What is expected: Which of the lines below include "counter"? Each one should be copied out.

**** Supplied information

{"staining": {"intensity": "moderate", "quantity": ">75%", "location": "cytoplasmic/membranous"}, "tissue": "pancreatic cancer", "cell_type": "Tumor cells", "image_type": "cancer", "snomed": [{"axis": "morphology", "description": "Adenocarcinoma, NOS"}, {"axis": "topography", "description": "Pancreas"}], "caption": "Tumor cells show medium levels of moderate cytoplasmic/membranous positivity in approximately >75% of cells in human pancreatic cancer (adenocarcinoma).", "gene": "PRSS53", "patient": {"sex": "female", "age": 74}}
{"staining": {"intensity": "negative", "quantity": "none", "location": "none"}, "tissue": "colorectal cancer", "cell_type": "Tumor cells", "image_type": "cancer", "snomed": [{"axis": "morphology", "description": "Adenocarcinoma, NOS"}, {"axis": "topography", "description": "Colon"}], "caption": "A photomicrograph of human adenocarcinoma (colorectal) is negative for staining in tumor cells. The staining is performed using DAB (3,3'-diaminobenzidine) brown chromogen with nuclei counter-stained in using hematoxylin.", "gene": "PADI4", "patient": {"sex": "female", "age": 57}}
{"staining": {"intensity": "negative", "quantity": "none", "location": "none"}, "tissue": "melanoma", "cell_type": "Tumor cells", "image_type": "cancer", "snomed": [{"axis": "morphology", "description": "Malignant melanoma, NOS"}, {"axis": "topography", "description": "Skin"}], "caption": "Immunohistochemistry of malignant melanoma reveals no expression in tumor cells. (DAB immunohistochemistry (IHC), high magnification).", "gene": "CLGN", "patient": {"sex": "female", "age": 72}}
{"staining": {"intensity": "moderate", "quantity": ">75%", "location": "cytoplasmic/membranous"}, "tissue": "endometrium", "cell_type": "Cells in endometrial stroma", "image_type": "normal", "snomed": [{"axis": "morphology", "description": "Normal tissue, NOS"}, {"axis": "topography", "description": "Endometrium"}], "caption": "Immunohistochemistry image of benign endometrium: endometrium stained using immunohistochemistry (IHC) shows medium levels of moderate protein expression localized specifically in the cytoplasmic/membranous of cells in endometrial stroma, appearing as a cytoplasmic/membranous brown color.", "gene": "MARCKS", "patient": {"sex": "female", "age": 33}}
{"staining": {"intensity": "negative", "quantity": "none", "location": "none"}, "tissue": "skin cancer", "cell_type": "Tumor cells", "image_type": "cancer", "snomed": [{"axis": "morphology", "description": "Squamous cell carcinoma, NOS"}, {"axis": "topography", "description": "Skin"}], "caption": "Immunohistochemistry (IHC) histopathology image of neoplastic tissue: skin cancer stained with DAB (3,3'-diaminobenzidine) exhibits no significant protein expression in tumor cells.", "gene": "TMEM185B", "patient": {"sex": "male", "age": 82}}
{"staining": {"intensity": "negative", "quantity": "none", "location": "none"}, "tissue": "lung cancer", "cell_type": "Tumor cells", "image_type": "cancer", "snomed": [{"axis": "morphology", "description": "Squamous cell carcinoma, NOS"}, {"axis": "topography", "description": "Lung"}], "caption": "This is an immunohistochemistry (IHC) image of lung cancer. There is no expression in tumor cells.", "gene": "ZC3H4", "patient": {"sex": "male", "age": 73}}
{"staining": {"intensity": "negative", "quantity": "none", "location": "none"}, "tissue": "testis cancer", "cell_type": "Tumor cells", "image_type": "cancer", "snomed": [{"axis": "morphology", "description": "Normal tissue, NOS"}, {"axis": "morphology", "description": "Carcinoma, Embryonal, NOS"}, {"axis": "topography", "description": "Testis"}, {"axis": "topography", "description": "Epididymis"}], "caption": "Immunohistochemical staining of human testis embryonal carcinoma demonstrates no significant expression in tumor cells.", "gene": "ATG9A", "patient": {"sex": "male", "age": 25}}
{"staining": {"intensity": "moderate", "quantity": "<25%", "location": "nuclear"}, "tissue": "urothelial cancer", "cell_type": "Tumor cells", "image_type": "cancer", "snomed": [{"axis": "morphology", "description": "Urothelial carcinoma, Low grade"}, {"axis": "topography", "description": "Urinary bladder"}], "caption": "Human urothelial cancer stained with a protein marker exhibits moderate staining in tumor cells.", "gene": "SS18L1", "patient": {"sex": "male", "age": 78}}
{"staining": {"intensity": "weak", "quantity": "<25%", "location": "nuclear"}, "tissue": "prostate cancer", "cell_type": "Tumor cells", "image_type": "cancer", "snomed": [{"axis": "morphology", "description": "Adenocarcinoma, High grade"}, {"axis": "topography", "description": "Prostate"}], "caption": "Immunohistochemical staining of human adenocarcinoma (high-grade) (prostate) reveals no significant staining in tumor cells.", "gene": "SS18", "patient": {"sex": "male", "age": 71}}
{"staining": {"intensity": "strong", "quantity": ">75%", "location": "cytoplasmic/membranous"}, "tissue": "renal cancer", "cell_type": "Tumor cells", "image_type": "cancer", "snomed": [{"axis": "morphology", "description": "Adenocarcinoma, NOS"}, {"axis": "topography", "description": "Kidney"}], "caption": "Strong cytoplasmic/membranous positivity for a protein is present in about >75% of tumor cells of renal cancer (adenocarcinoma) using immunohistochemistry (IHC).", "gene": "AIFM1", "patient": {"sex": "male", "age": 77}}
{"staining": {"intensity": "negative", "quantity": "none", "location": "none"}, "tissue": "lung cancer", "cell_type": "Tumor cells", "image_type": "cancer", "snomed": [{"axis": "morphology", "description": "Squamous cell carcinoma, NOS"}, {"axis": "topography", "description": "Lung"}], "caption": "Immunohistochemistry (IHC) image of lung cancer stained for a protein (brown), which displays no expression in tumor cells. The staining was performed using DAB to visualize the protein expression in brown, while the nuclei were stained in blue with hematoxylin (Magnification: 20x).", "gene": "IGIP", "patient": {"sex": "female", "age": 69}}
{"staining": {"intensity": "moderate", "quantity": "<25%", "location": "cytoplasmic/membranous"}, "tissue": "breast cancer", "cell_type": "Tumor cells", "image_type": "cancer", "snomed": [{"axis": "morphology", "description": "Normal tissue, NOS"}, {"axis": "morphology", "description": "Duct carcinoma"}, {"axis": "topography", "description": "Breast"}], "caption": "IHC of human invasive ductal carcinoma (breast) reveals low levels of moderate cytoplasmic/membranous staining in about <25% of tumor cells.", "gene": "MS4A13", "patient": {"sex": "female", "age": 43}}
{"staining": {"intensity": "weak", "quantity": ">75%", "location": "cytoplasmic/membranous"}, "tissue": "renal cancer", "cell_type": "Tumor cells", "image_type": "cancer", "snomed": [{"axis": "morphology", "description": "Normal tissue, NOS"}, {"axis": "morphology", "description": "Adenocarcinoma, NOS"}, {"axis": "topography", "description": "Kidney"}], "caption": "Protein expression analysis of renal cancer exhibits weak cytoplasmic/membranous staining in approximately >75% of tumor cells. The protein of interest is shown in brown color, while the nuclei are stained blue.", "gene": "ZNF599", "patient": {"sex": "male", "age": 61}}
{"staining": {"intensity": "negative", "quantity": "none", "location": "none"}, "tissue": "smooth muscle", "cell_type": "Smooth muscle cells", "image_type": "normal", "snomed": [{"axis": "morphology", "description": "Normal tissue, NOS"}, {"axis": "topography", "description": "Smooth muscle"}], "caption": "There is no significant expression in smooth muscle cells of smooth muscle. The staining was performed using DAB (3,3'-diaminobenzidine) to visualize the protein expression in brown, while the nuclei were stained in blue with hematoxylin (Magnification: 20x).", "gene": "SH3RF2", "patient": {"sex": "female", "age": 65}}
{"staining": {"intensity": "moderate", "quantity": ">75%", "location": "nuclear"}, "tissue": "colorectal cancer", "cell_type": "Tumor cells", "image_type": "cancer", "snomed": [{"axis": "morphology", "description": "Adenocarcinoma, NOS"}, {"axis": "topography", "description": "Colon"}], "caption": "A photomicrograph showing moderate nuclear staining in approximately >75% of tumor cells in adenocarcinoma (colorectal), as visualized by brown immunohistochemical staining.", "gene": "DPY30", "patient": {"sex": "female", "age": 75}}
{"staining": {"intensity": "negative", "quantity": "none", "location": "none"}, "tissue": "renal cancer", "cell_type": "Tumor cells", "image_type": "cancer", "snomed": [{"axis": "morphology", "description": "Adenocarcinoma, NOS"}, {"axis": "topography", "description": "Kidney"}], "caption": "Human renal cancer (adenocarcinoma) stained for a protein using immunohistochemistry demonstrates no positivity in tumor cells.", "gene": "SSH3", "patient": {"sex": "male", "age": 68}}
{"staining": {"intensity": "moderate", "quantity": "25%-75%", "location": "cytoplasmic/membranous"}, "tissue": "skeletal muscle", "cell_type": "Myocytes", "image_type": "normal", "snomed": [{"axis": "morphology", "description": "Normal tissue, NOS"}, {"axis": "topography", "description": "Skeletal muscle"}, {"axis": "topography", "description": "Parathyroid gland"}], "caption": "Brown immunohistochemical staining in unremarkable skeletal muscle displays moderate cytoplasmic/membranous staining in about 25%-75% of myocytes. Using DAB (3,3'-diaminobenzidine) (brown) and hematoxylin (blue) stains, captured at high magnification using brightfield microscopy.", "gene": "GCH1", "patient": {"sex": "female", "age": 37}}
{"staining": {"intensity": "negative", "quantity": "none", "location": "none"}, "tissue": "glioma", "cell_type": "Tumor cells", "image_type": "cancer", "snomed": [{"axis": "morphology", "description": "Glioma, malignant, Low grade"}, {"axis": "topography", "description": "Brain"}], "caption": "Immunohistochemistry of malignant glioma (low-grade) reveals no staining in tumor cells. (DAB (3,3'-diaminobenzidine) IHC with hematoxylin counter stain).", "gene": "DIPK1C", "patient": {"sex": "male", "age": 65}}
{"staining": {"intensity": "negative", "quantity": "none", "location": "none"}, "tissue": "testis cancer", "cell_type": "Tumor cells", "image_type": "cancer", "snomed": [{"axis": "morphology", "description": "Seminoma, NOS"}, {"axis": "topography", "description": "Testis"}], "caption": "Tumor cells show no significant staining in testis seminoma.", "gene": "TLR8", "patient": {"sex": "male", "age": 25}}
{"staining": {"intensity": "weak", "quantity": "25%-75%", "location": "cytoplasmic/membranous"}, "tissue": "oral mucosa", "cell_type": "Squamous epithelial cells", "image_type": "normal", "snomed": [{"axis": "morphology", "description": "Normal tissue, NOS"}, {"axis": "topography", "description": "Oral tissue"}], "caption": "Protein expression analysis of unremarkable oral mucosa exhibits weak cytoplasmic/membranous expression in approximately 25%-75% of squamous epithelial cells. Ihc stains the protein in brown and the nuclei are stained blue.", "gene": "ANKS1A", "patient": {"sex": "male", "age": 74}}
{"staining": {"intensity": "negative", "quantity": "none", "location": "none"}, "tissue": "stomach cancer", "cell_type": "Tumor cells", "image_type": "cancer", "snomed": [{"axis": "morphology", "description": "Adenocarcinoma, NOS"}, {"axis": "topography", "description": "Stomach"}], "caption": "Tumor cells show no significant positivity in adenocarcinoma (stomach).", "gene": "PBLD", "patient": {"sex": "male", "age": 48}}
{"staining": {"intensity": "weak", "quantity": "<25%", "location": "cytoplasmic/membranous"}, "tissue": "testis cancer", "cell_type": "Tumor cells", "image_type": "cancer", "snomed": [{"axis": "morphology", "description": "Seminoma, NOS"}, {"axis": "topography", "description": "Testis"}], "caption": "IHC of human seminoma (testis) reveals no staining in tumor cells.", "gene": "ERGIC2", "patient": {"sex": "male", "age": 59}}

********

Problem solution:
{"staining": {"intensity": "negative", "quantity": "none", "location": "none"}, "tissue": "colorectal cancer", "cell_type": "Tumor cells", "image_type": "cancer", "snomed": [{"axis": "morphology", "description": "Adenocarcinoma, NOS"}, {"axis": "topography", "description": "Colon"}], "caption": "A photomicrograph of human adenocarcinoma (colorectal) is negative for staining in tumor cells. The staining is performed using DAB (3,3'-diaminobenzidine) brown chromogen with nuclei counter-stained in using hematoxylin.", "gene": "PADI4", "patient": {"sex": "female", "age": 57}}
{"staining": {"intensity": "negative", "quantity": "none", "location": "none"}, "tissue": "glioma", "cell_type": "Tumor cells", "image_type": "cancer", "snomed": [{"axis": "morphology", "description": "Glioma, malignant, Low grade"}, {"axis": "topography", "description": "Brain"}], "caption": "Immunohistochemistry of malignant glioma (low-grade) reveals no staining in tumor cells. (DAB (3,3'-diaminobenzidine) IHC with hematoxylin counter stain).", "gene": "DIPK1C", "patient": {"sex": "male", "age": 65}}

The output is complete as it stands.